Блабериды-2 - стр. 61
Утром я принялся разбирать сваленные на столе вещи, которые вечером перенёс из старой палаты. Примитивный плеер, авторучка, несколько блокнотов, пакеты с чаем и быстрорастворимой лапшой, папка, которую передал Скрипка и фотография Оли с Васькой, сделанная летом пошлого года. Я полез в карман толстовки, чтобы найти наушники от плеера, и нащупал капсулу с радием, от которой нужно всё-таки избавиться, пока она не потерялась сама собой.
Мой переезд в новую палату не остался незамеченным. Утром в столовой Гарик громко анонсировал этот факт и через весь зал спросил, привязывают ли меня на ночь и удобно ли мне на месте короля. Его компанию это очень смешило.
Среди его кодлы я заметил новое лицо – парня примерно моих лет, бывшего военного, который попал в клинику с тяжёлым эмоциональным расстройством. Медсёстры звали его «лейтенантик» и говорили о нём сочувственно. Несмотря на тяжёлое потрясение, полученное, по слухам, в Сирии, лейтенант довольно яростно смеялся шуткам Гарика и смотрел на меня с таким презрением, словно я его крупно подвёл.
У выхода из столовой я встретил Галю и спросил её о Меце. Она посмотрела на меня в своей внимательной манере, словно видела мою ауру:
– Медсёстры говорят, заболел он. Совсем плохо стало.
– Плохо? В смысле?
– Сердце, наверное, – она приложила руку к своей груди и замерла, пытаясь расслышать под ней пульс Меца.
Чёрт возьми, Мец! Неужели это всё из-за того урода на внедорожнике? Так не должно быть. Вся твоя злоба – она не настоящая. Эта чужая злоба досталась тебе от твоего отца или братьев, как одежда, которую нужно доносить. Почему ты не хочешь её снять?
Этого не понять тем, кто не имеет злобы. Тем, кто родился без чёрных мыслей.
Я пошёл в курилку, подставил табурет и сунул руку за трубу. Нож был на месте. Мец вернул его. Значит, он планирует вернуться. Просто ему нужно время.
* * *
Я лежал на кушетке и мочал. Говорить не хотелось. Танцырев ждал, и своим молчанием создавал нужную интенсивность вакуума, в который мои признания польются сами собой.

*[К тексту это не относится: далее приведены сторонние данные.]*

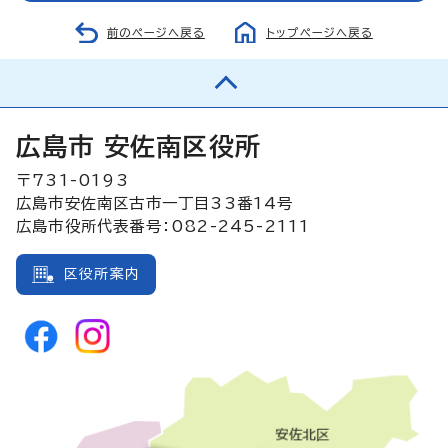
前のページへ戻る
トップページへ戻る
広島市 安佐南区役所
〒731-0193
広島市安佐南区古市一丁目33番14号
広島市役所代表番号：082-245-2111
区役所案内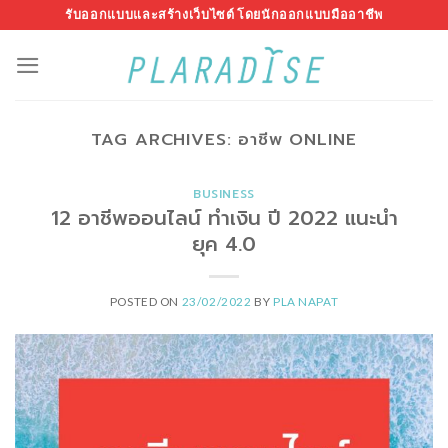
Skip
รับออกแบบและสร้างเว็บไซต์ โดยนักออกแบบมืออาชีพ
to
content
TAG ARCHIVES:
อาชีพ ONLINE
BUSINESS
12 อาชีพออนไลน์ ทำเงิน ปี 2022 แนะนำ
ยุค 4.0
POSTED ON
23/02/2022
BY
PLA NAPAT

– Начните описывать вечер субботы, – попросил он. – В котором часу вы приехали?
В котором часу… Старомодное выражение, столько же неубедительное, как венская обстановка танцыревского кабинета. Я даже не помню, в котором часу.
– Вы думаете о чём-то сейчас. Расскажите. Всё что угодно.
– Рассказать? – переспросил я. – Хорошо. Я думаю, что вы шарлатан. Продолжать?
– Конечно.
– Видите? Вас даже не задевает. Разве это нормальная человеческая реакция? Вы не воспринимаете меня всерьёз. Кто я? Ещё один идиот с богатыми родственничками. Просто случайный попутчик.
– Я так не думаю.
– Думаете, думаете. Вы думаете: «Как интересно, у него появилось сопротивление. Какой любопытный симптом! Мы наверняка близки к разгадке». А вы не считаете, что ваши интерпретации и выводы – это просто фантазии? Что нет никакого символизма?
– Иногда банан – это просто банан, – согласился голос Танцырева.
– Иногда? Всегда! Если дать человеку выговориться, ему станет легче. В этом весь метод. А вся психоаналитическая мура нужна только для того, чтобы брать побольше денег. Вы продаёте людям овёс по цене пармезана, упаковывая его, как пармезан. Мне надоело вам подыгрывать.
– Разговор действительно является хорошей терапией. Но иногда нужно читать между строк.